Collected data

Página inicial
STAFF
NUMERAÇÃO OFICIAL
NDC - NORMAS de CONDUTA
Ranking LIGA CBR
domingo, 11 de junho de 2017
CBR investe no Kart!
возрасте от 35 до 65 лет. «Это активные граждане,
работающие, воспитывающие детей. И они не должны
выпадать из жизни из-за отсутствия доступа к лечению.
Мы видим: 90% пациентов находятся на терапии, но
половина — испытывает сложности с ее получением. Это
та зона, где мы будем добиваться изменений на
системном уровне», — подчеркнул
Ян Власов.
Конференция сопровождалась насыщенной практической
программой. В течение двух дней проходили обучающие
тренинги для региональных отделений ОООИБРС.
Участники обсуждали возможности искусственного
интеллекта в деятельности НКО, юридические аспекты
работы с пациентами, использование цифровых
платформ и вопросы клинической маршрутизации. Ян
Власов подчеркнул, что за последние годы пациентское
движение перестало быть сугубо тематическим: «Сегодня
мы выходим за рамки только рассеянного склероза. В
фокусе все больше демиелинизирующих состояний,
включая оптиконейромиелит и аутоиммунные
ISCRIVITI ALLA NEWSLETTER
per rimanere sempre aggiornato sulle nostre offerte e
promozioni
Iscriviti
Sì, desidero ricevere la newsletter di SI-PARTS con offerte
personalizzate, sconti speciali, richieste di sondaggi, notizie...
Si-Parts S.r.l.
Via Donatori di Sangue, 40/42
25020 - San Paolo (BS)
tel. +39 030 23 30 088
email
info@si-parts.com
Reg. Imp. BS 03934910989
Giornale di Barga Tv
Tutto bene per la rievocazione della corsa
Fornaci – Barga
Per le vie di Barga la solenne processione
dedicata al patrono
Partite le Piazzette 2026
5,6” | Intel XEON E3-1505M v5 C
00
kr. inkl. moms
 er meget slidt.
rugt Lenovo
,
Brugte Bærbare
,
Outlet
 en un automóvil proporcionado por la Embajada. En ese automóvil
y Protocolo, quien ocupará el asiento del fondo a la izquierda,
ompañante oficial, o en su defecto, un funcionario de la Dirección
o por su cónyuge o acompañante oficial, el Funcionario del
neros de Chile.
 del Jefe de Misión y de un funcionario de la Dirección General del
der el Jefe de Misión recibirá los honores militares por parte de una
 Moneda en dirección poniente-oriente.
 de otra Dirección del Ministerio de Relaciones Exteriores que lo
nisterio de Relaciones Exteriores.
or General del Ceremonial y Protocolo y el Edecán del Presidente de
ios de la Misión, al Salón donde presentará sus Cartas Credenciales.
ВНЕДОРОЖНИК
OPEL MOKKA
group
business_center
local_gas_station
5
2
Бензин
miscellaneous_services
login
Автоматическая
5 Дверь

...

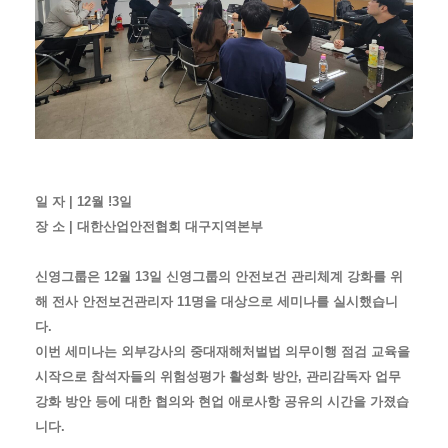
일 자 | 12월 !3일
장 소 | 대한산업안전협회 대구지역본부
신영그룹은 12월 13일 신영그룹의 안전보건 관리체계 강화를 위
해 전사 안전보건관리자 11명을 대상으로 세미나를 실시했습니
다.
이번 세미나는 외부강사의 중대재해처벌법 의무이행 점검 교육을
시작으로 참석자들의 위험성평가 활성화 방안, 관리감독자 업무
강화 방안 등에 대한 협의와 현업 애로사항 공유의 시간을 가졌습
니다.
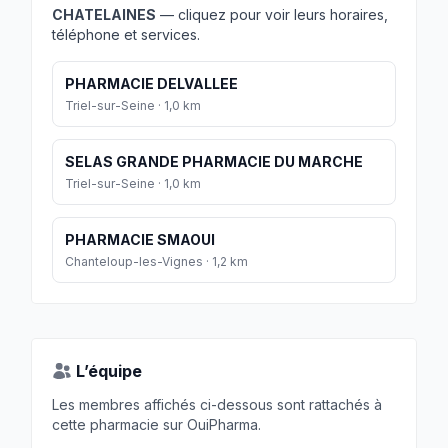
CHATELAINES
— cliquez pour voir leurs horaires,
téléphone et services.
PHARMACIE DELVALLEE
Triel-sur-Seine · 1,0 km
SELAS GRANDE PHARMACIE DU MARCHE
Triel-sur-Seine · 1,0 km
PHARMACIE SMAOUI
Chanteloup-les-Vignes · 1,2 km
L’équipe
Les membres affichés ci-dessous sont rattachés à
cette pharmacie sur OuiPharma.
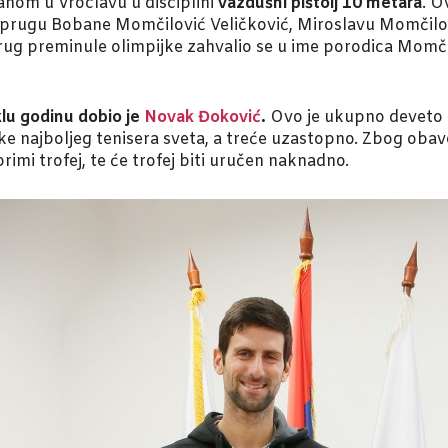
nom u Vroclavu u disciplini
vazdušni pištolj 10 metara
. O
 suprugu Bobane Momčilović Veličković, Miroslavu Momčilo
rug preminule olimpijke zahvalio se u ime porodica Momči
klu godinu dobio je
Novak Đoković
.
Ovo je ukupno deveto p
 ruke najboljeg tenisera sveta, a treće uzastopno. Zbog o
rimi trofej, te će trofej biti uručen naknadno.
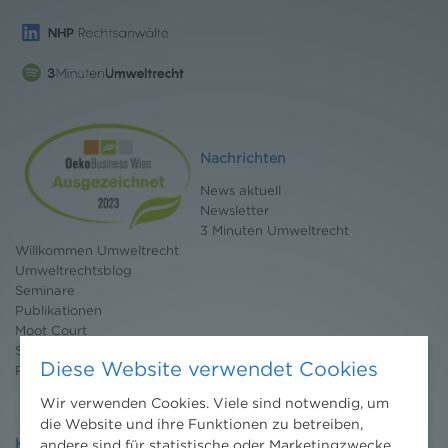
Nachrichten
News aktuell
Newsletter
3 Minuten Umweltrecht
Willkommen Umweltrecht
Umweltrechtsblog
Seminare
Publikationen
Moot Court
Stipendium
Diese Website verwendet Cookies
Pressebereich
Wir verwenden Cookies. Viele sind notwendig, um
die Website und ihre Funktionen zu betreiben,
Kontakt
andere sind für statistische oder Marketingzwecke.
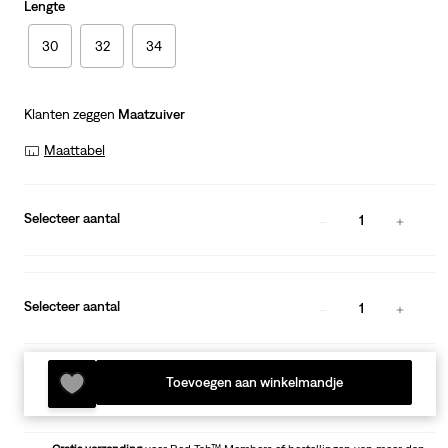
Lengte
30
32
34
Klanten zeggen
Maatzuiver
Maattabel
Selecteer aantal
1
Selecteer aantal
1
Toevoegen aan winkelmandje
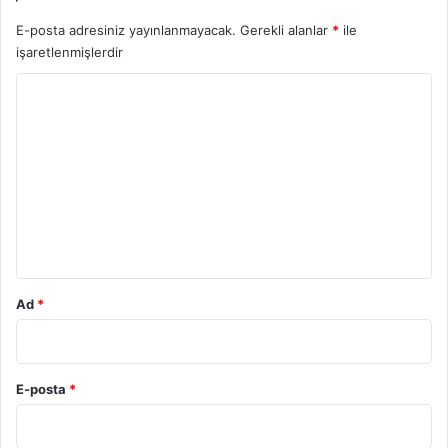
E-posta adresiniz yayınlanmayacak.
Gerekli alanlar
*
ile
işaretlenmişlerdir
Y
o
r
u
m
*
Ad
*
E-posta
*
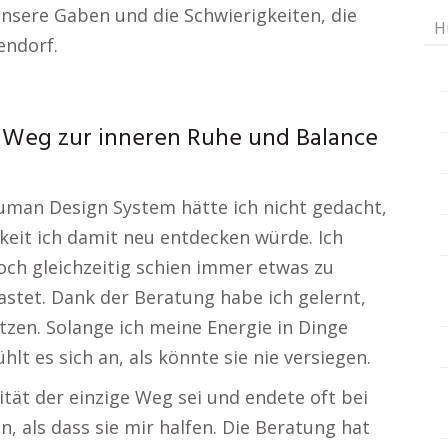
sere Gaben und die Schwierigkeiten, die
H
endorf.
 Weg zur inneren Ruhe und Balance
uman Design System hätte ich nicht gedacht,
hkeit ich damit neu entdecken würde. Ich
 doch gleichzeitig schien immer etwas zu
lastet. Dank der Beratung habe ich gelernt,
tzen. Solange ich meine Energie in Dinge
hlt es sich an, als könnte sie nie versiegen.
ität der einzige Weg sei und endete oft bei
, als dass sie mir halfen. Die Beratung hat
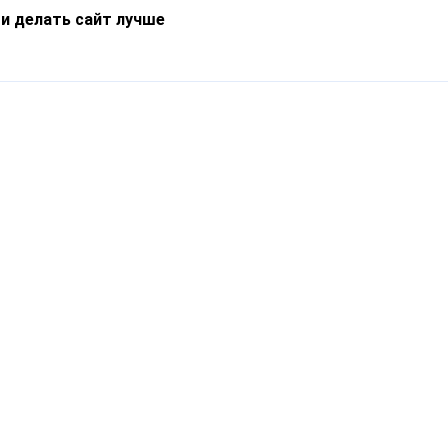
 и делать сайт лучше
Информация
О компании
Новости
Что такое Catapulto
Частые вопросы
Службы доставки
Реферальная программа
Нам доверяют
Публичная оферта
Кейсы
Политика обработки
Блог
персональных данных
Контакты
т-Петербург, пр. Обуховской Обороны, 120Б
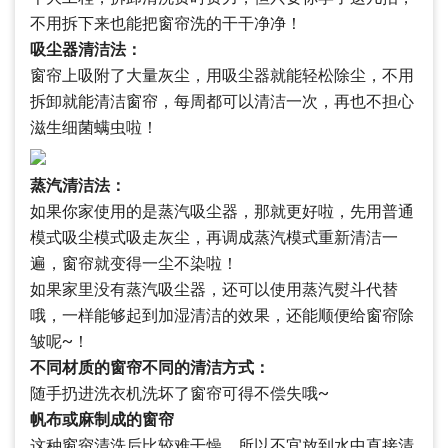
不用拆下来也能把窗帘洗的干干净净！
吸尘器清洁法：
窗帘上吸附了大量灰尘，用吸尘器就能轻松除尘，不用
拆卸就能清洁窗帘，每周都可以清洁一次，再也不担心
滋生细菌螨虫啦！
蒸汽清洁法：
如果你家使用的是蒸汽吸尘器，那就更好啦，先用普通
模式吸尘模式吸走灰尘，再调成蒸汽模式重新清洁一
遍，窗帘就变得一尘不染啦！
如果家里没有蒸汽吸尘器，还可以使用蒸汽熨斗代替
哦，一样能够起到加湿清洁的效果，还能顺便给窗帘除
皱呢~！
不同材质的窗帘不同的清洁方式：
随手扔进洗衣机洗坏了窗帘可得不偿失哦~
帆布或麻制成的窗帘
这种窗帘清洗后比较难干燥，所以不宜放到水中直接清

**Description of the task**:
Update the lines from the line with "Página inicial" to the line with "Giornale di Barga Tv", replacing "Kart" with "Karting" and leaving everything else unchanged.

**Result**:
Página inicial
STAFF
NUMERAÇÃO OFICIAL
NDC - NORMAS de CONDUTA
Ranking LIGA CBR
domingo, 11 de junho de 2017
CBR investe no Karting!
возрасте от 35 до 65 лет. «Это активные граждане,
работающие, воспитывающие детей. И они не должны
выпадать из жизни из-за отсутствия доступа к лечению.
Мы видим: 90% пациентов находятся на терапии, но
половина — испытывает сложности с ее получением. Это
та зона, где мы будем добиваться изменений на
системном уровне», — подчеркнул
Ян Власов.
Конференция сопровождалась насыщенной практической
программой. В течение двух дней проходили обучающие
тренинги для региональных отделений ОООИБРС.
Участники обсуждали возможности искусственного
интеллекта в деятельности НКО, юридические аспекты
работы с пациентами, использование цифровых
платформ и вопросы клинической маршрутизации. Ян
Власов подчеркнул, что за последние годы пациентское
движение перестало быть сугубо тематическим: «Сегодня
мы выходим за рамки только рассеянного склероза. В
фокусе все больше демиелинизирующих состояний,
включая оптиконейромиелит и аутоиммунные
ISCRIVITI ALLA NEWSLETTER
per rimanere sempre aggiornato sulle nostre offerte e
promozioni
Iscriviti
Sì, desidero ricevere la newsletter di SI-PARTS con offerte
personalizzate, sconti speciali, richieste di sondaggi, notizie...
Si-Parts S.r.l.
Via Donatori di Sangue, 40/42
25020 - San Paolo (BS)
tel. +39 030 23 30 088
email
info@si-parts.com
Reg. Imp. BS 03934910989
Giornale di Barga Tv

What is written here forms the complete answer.